Task to carry out:
Only the lines that hold "pixels" should be in the answer, each copied from the data below.

Stored data
═══

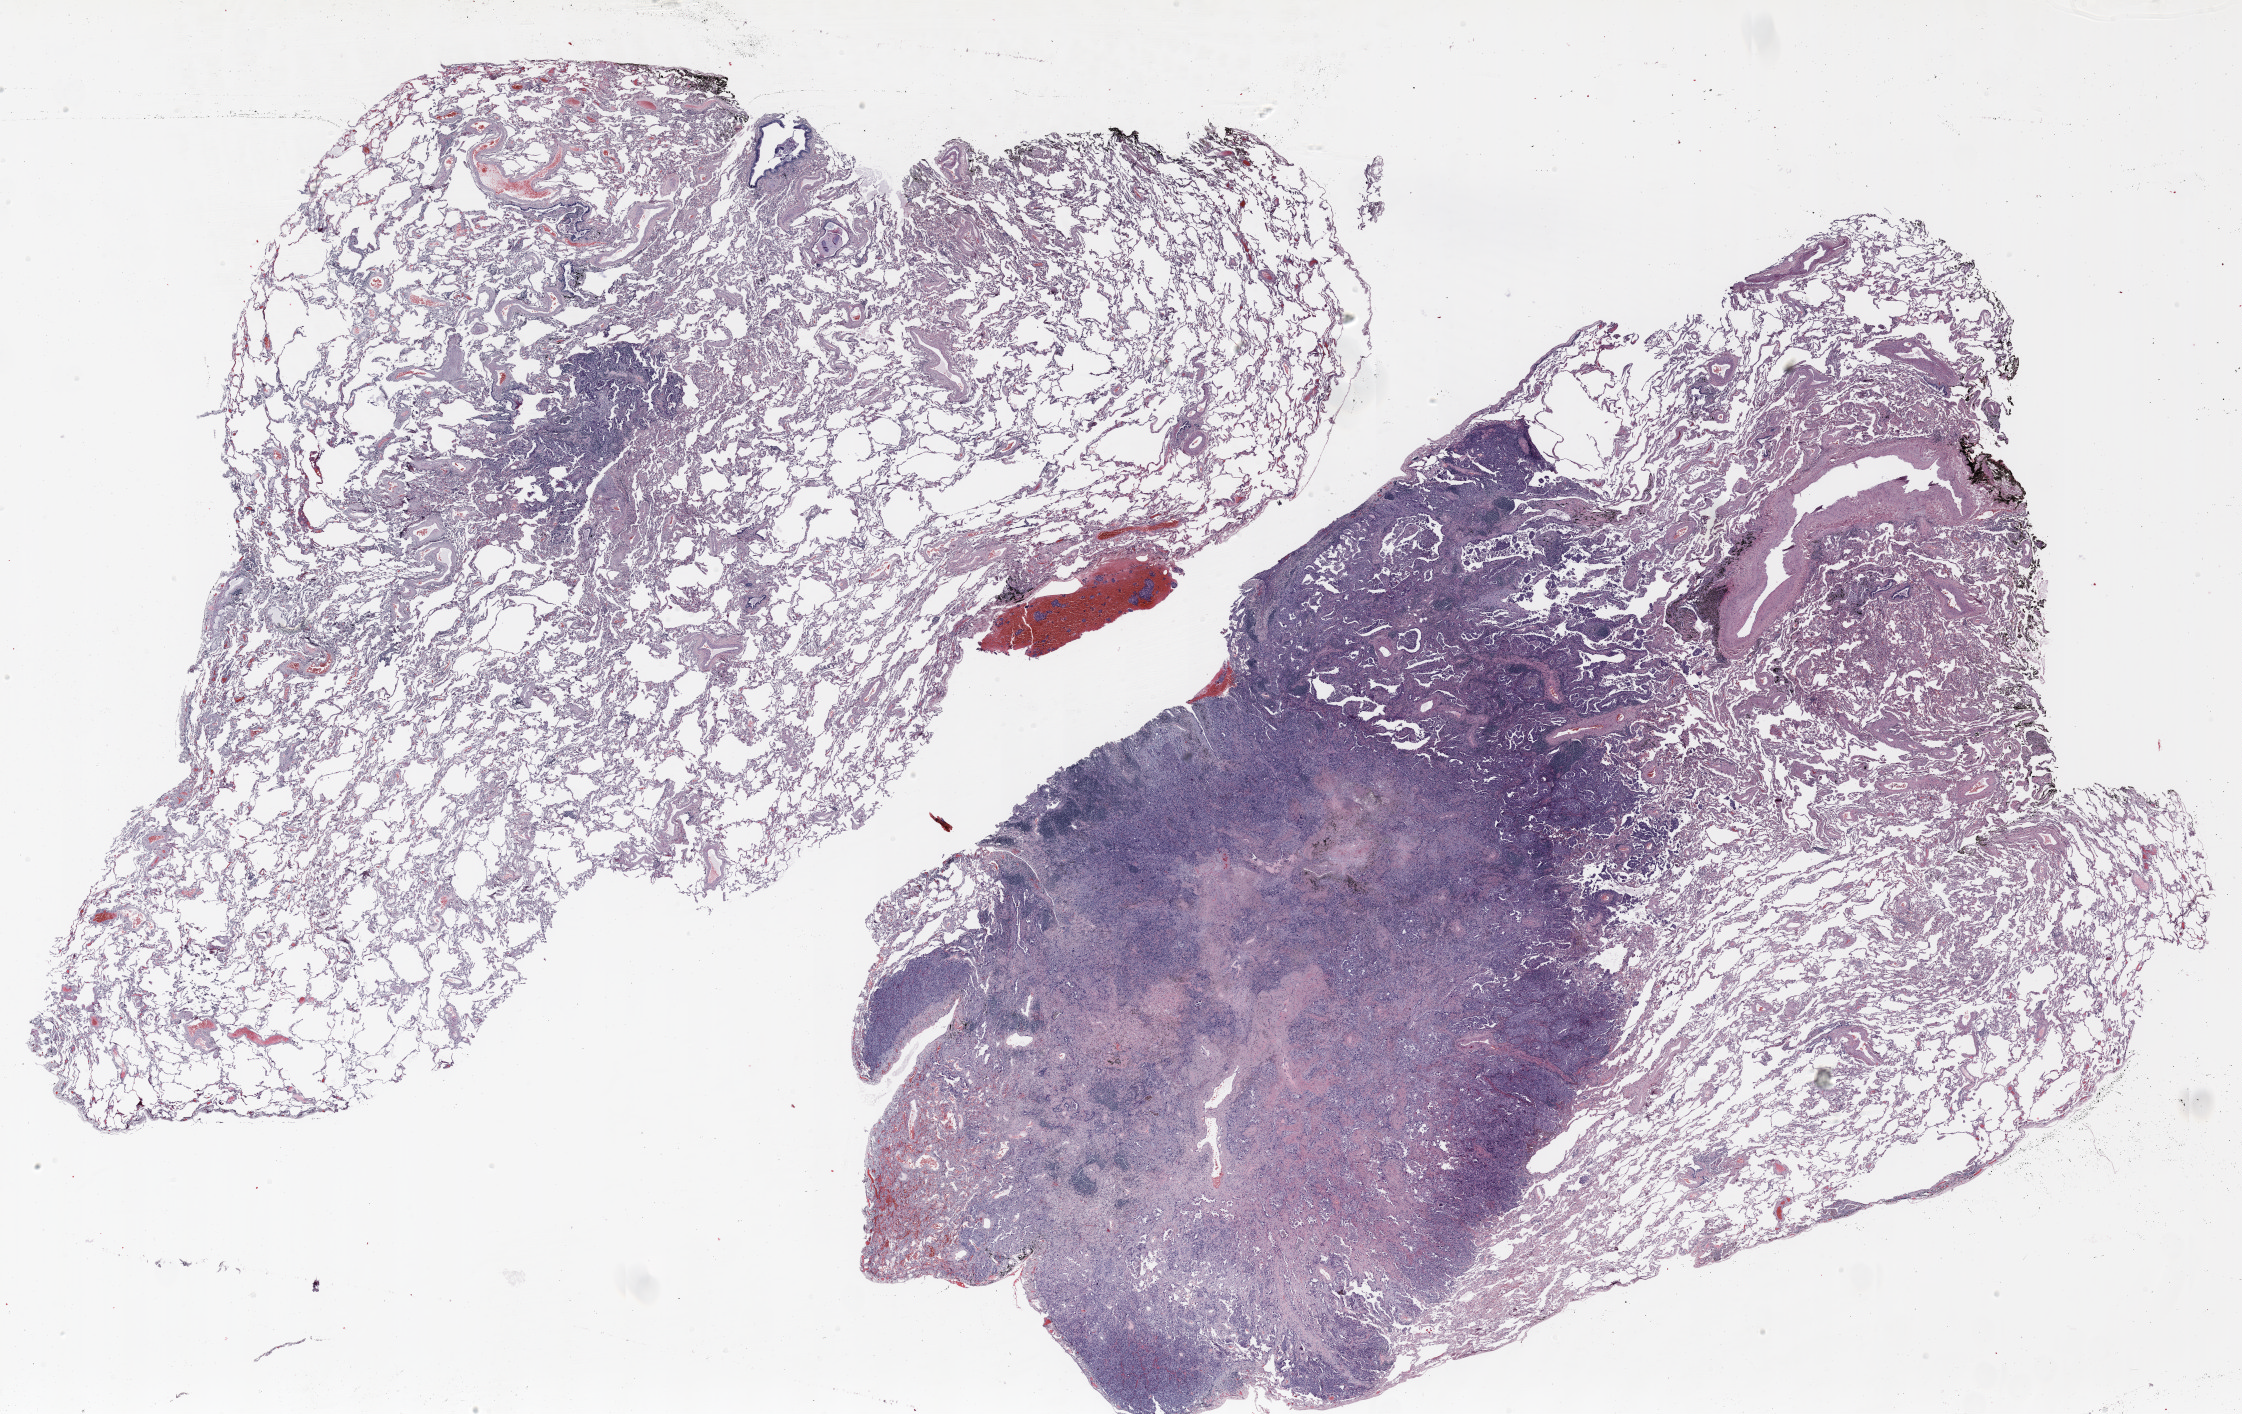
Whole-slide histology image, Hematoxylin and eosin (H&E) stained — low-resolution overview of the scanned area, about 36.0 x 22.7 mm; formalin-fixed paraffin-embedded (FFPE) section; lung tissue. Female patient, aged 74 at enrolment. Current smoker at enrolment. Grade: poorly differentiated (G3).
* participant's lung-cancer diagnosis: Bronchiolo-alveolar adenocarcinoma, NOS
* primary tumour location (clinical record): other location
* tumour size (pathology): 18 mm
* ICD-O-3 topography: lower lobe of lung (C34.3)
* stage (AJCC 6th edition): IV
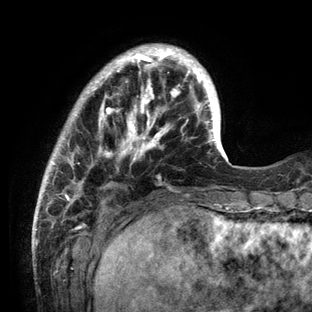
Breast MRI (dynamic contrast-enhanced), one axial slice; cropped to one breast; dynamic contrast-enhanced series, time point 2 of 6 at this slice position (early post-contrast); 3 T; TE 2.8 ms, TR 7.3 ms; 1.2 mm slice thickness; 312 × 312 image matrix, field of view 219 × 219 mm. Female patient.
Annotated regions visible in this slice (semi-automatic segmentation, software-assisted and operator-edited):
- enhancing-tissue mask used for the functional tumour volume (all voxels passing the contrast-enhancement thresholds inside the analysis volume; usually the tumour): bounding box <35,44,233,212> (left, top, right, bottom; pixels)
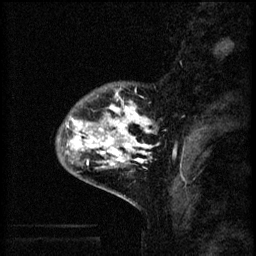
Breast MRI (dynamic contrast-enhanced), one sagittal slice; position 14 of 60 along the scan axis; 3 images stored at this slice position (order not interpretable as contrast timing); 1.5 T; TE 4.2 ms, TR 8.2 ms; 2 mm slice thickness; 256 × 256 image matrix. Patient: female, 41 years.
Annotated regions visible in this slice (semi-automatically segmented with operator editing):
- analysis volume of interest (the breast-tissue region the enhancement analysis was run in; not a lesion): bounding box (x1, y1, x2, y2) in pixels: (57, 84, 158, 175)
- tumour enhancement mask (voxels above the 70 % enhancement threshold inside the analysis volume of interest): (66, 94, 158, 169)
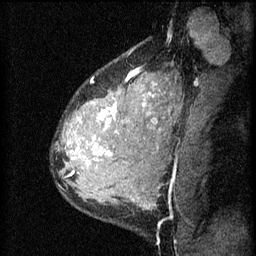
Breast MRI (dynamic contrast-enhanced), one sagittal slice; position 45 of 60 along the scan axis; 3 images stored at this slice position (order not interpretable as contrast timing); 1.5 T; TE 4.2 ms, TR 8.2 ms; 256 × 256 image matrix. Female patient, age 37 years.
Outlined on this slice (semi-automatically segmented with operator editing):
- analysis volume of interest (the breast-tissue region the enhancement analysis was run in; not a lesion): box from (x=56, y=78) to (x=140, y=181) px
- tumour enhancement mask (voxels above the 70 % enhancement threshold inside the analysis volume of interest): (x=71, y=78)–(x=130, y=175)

═══

Response:
- enhancing-tissue mask used for the functional tumour volume (all voxels passing the contrast-enhancement thresholds inside the analysis volume; usually the tumour): bounding box <35,44,233,212> (left, top, right, bottom; pixels)
- analysis volume of interest (the breast-tissue region the enhancement analysis was run in; not a lesion): bounding box (x1, y1, x2, y2) in pixels: (57, 84, 158, 175)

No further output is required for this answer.